Thursday (May 21) marks the 22nd anniversary of the Thurston High School shooting. Two classmates were killed while 25 others were wounded. The shooter had also killed his parents the night before. As KLCC’s Brian Bull reports, one survivor now helps others heal from similar tragedies.
Justeen Brown was in the cafeteria on the morning of May 21st, 1998 when bullets flew. She avoided being physically injured, and now teaches grade school math in Oregon. The 37-year-old educator is also part of a six-person advisory council with The Onsite Foundation, based in Nashville. The council has other survivors of school shootings, including Columbine and Parkland.
While that’s a grim connection among Brown and the rest of her colleagues, she says it helps her tremendously.

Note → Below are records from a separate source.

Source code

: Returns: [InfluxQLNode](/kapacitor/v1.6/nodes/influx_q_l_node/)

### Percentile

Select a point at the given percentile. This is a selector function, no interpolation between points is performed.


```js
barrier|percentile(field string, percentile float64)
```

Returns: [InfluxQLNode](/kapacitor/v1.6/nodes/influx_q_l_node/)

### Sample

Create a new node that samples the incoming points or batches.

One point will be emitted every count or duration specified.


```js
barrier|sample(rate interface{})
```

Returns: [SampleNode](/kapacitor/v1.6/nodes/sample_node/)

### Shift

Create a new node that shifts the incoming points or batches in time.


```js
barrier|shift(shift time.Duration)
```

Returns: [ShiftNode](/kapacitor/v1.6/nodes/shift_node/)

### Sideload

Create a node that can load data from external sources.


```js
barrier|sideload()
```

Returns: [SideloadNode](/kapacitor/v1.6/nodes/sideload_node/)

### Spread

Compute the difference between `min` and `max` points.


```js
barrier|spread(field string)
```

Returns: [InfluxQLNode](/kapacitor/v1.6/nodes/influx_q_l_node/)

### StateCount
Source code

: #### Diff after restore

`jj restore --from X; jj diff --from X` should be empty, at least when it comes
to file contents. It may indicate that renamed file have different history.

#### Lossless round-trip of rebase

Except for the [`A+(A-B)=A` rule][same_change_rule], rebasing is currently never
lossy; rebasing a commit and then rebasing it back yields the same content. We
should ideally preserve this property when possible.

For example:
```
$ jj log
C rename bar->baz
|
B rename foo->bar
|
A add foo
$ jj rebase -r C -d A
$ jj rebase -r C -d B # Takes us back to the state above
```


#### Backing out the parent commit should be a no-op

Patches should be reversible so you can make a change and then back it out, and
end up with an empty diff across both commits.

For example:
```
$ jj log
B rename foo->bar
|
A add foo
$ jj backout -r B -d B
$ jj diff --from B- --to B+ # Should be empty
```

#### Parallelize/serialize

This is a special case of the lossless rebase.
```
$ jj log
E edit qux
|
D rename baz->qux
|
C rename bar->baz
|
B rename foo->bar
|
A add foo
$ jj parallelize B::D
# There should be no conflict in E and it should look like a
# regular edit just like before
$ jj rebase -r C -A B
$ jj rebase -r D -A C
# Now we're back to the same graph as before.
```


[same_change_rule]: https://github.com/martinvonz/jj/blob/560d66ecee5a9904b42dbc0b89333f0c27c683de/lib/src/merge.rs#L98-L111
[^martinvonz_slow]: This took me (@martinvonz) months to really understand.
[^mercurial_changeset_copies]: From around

“It brought us such connection," Brown tells KLCC, "because we just realized that no matter what trauma we have in our life - whether it was a big event like a mass shooting, or even just the trauma that we all carry from life experiences - being able to share and talk about it with each other brings so much healing.”

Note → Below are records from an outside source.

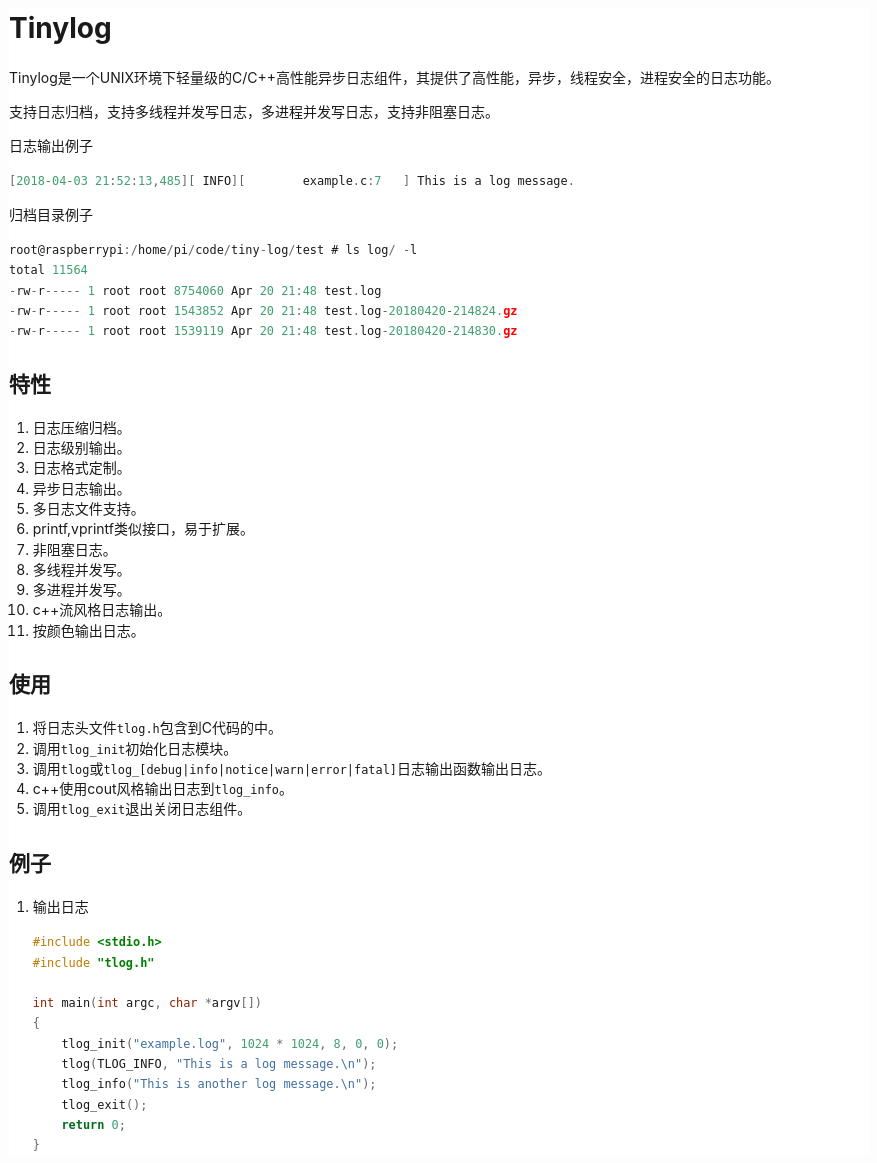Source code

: # Tinylog

Tinylog是一个UNIX环境下轻量级的C/C++高性能异步日志组件，其提供了高性能，异步，线程安全，进程安全的日志功能。

支持日志归档，支持多线程并发写日志，多进程并发写日志，支持非阻塞日志。

日志输出例子

```c
[2018-04-03 21:52:13,485][ INFO][        example.c:7   ] This is a log message.
```

归档目录例子

```c
root@raspberrypi:/home/pi/code/tiny-log/test # ls log/ -l
total 11564
-rw-r----- 1 root root 8754060 Apr 20 21:48 test.log
-rw-r----- 1 root root 1543852 Apr 20 21:48 test.log-20180420-214824.gz
-rw-r----- 1 root root 1539119 Apr 20 21:48 test.log-20180420-214830.gz
```

## 特性

1. 日志压缩归档。
2. 日志级别输出。
3. 日志格式定制。
4. 异步日志输出。
5. 多日志文件支持。
6. printf,vprintf类似接口，易于扩展。
7. 非阻塞日志。
8. 多线程并发写。
9. 多进程并发写。
10. c++流风格日志输出。
11. 按颜色输出日志。

## 使用

1. 将日志头文件`tlog.h`包含到C代码的中。
2. 调用`tlog_init`初始化日志模块。
3. 调用`tlog`或`tlog_[debug|info|notice|warn|error|fatal]`日志输出函数输出日志。
4. c++使用cout风格输出日志到`tlog_info`。
5. 调用`tlog_exit`退出关闭日志组件。

## 例子

1. 输出日志

   ```c
   #include <stdio.h>
   #include "tlog.h"

   int main(int argc, char *argv[])
   {
       tlog_init("example.log", 1024 * 1024, 8, 0, 0);
       tlog(TLOG_INFO, "This is a log message.\n");
       tlog_info("This is another log message.\n");
       tlog_exit();
       return 0;
   }
   ```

The Onsite Foundation’s program, Triumph Over Tragedy, provides support for mass shooting survivors. Foundation director Deanna Wantz says they use experiential therapy.
“We experience trauma as an action, and so in order to process and heal, we also have to do some sort of action to relieve it from our mind and our body," explains Wantz.
"Some people use psychodrama with it, some people use art therapy, or equine therapy.”
Meanwhile, in a development tied to the pandemic shutdown, the Washington Post notes this past March was the first one in 18 years without a school shooting in the U.S. The FBI notes that it’s also been one of the highest ever for gun sale applications.